Kamui Kobayashi, Sauber
2010 Qualifying – 23rd, 2010 Race – 9th

“I have good memories of Budapest from last year. I started from 23rd on the grid and was able to overtake quite a few competitors and end up ninth. It was really a brilliant race. It’s a very technical track with mainly medium speed and slow corners. The straight is quite short, therefore in the past it was very difficult to overtake, but this year we have the DRS which will help us to put on a more exciting race for the fans. Often the temperatures in Budapest are very high, so tyre management will be crucial and tricky. But so far this season our car has been quite kind to its tyres, so we should be in a strong position to score a good result.”

Sergio Perez, Sauber
2010 Qualifying – n/a, 2010 Race – n/a

“To me the Hungaroring is a very good, technical and slow circuit. Traction and braking stability are very important. It is physically pretty demanding, and it has a really nice atmosphere. I believe it should be a good track for us, and I definitely want to score points there before the summer break. Last year I was fighting for the GP2 championship at the Hungaroring, and I must admit it wasn’t such a good weekend. I finished third in the first race, but crashed in the second. Off the track I also like the city a lot, as it is a very nice and enjoyable place to be.”

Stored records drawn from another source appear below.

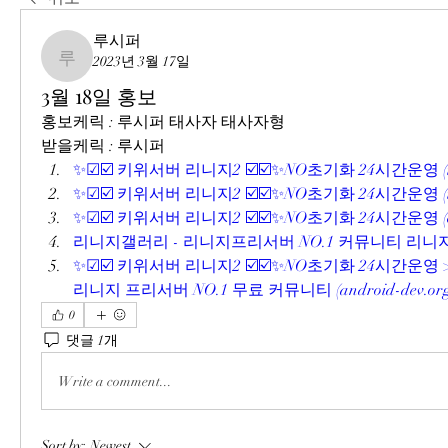
루시퍼
2023년 3월 17일
루시퍼
3월 18일 홍보
홍보케릭 : 루시퍼 태사자 태사자형
받을케릭 : 루시퍼
✨☑☑️ 키위서버 리니지2 ☑️☑️✨NO초기화 24시간운영 (tod
✨☑☑️ 키위서버 리니지2 ☑️☑️✨NO초기화 24시간운영 (uam
✨☑☑️ 키위서버 리니지2 ☑️☑️✨NO초기화 24시간운영 (orak
리니지갤러리 - 리니지프리서버 NO.1 커뮤니티 리니지갤러리 
✨☑☑️ 키위서버 리니지2 ☑️☑️✨NO초기화 24시간운영 >
리니지 프리서버 NO.1 무료 커뮤니티 (android-dev.org
0
댓글 1개
Write a comment...
Sort by:
Newest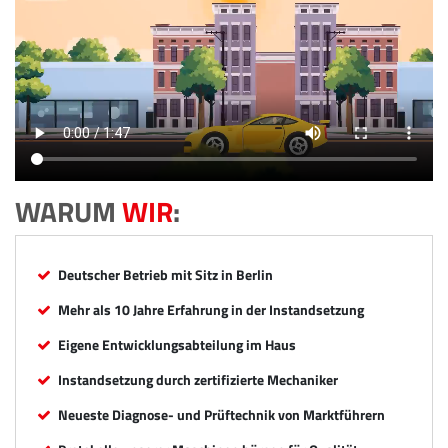
WARUM
WIR
:
Deutscher Betrieb mit Sitz in Berlin
Mehr als 10 Jahre Erfahrung in der Instandsetzung
Eigene Entwicklungsabteilung im Haus
Instandsetzung durch zertifizierte Mechaniker
Neueste Diagnose- und Prüftechnik von Marktführern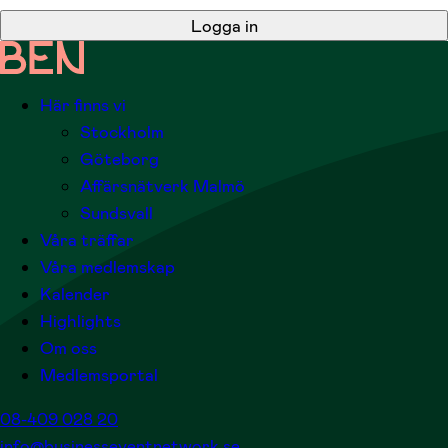
Logga in
Här finns vi
Stockholm
Göteborg
Affärsnätverk Malmö
Sundsvall
Våra träffar
Våra medlemskap
Kalender
Highlights
Om oss
Medlemsportal
08-409 028 20
info@businesseventnetwork.se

James Key, Sauber technical director
“The Hungaroring is a long established circuit which the teams know well. It’s a fairly low speed track with lots of medium and low speed corners, but all of them are quite flowing rather than stop start. It’s one of the high downforce circuits during the year. Not as high as Monaco, but certainly higher than the majority of circuits. It’s one of those tracks which is either a favourite of teams and drivers or not. But generally for me it’s a place I enjoy going to. It will be an interesting event because we will have the soft and super soft tyre compounds, which we haven’t run since Canada. These are tyres which I think will work very well there. It is usually fairly hot there, so the ambient and track temperatures play a role in the way the tyres work and how you have to operate your car. It’s also a track which has never been particularly easy for overtaking, so qualifying and race strategy will probably play quite an important part. If the temperatures are high, and tyre degradation is also high we could well see a number of different strategies being played out. We will have the same configuration of car as at the Nurburgring because it’s only one week later, but we feel it’s probably a circuit where the car could work well with the right conditions, and we are looking forward to going there.”

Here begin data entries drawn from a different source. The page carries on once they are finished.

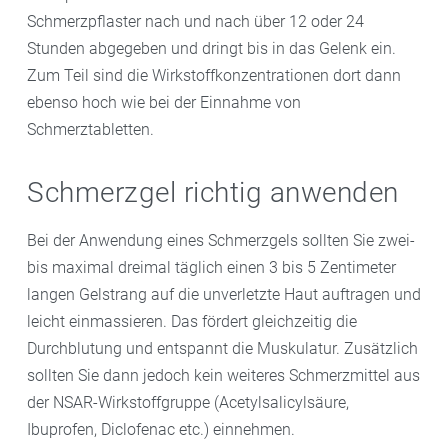
Schmerzpflaster nach und nach über 12 oder 24
Stunden abgegeben und dringt bis in das Gelenk ein.
Zum Teil sind die Wirkstoffkonzentrationen dort dann
ebenso hoch wie bei der Einnahme von
Schmerztabletten.
Schmerzgel richtig anwenden
Bei der Anwendung eines Schmerzgels sollten Sie zwei-
bis maximal dreimal täglich einen 3 bis 5 Zentimeter
langen Gelstrang auf die unverletzte Haut auftragen und
leicht einmassieren. Das fördert gleichzeitig die
Durchblutung und entspannt die Muskulatur. Zusätzlich
sollten Sie dann jedoch kein weiteres Schmerzmittel aus
der NSAR-Wirkstoffgruppe (Acetylsalicylsäure,
Ibuprofen, Diclofenac etc.) einnehmen.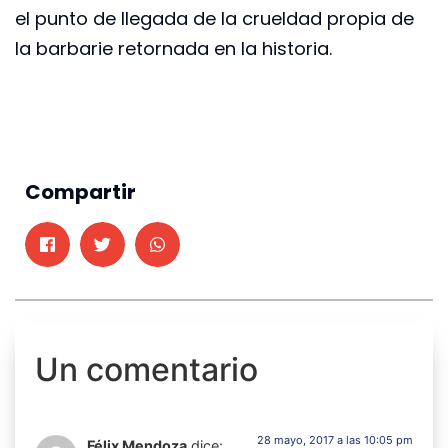
el punto de llegada de la crueldad propia de
la barbarie retornada en la historia.
Compartir
Un comentario
28 mayo, 2017 a las 10:05 pm
Félix Mendoza
dice: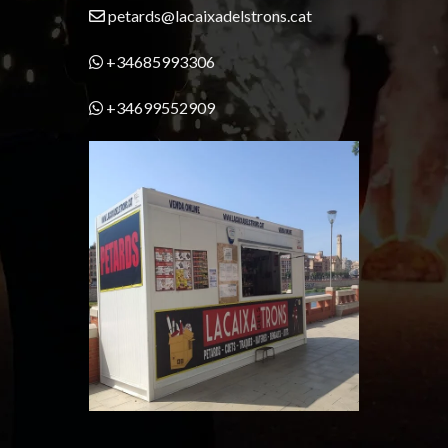
petards@lacaixadelstrons.cat
+34685993306
+34699552909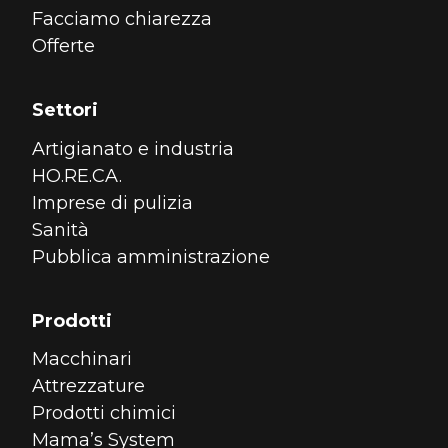
Facciamo chiarezza
Offerte
Settori
Artigianato e industria
HO.RE.CA.
Imprese di pulizia
Sanità
Pubblica amministrazione
Prodotti
Macchinari
Attrezzature
Prodotti chimici
Mama’s System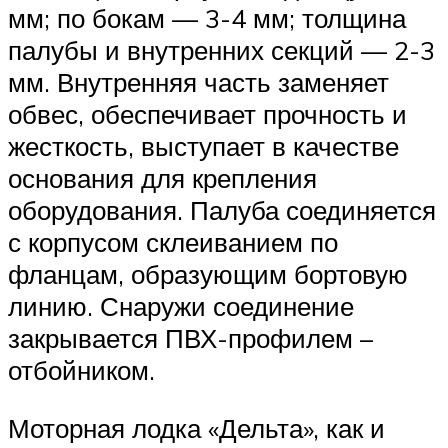
мм; по бокам — 3-4 мм; толщина
палубы и внутренних секций — 2-3
мм. Внутренняя часть заменяет
обвес, обеспечивает прочность и
жесткость, выступает в качестве
основания для крепления
оборудования. Палуба соединяется
с корпусом склеиванием по
фланцам, образующим бортовую
линию. Снаружи соединение
закрывается ПВХ-профилем –
отбойником.
Моторная лодка «Дельта», как и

Paul Hembery, Pirelli’s motorsport director
“Hungary certainly couldn’t be more different to the races we have seen recently, as we found out when we went to the Hungaroring for our first season of the GP3 series last year. However, as the GP3 tyres are completely different to those we race in Formula One, there’s not much that we learned apart from an initial idea of what to expect: high temperatures and a slippery track surface. The big challenge for the teams and drivers is going to be keeping tyre wear under control in the warm conditions, but we have used the P Zero Yellow soft tyre in warm weather before and it has shown good performance. The super-soft tyre is almost certain to result in some quick qualifying laps but obviously it doesn’t have the same resistance to wear. How the teams juggle the parameters of speed and durability will once again form the key to their different strategies. There has been plenty of drama at the Hungaroring in the past and with so many new elements to the racing this year, I hope we’re in for another exciting Grand Prix.”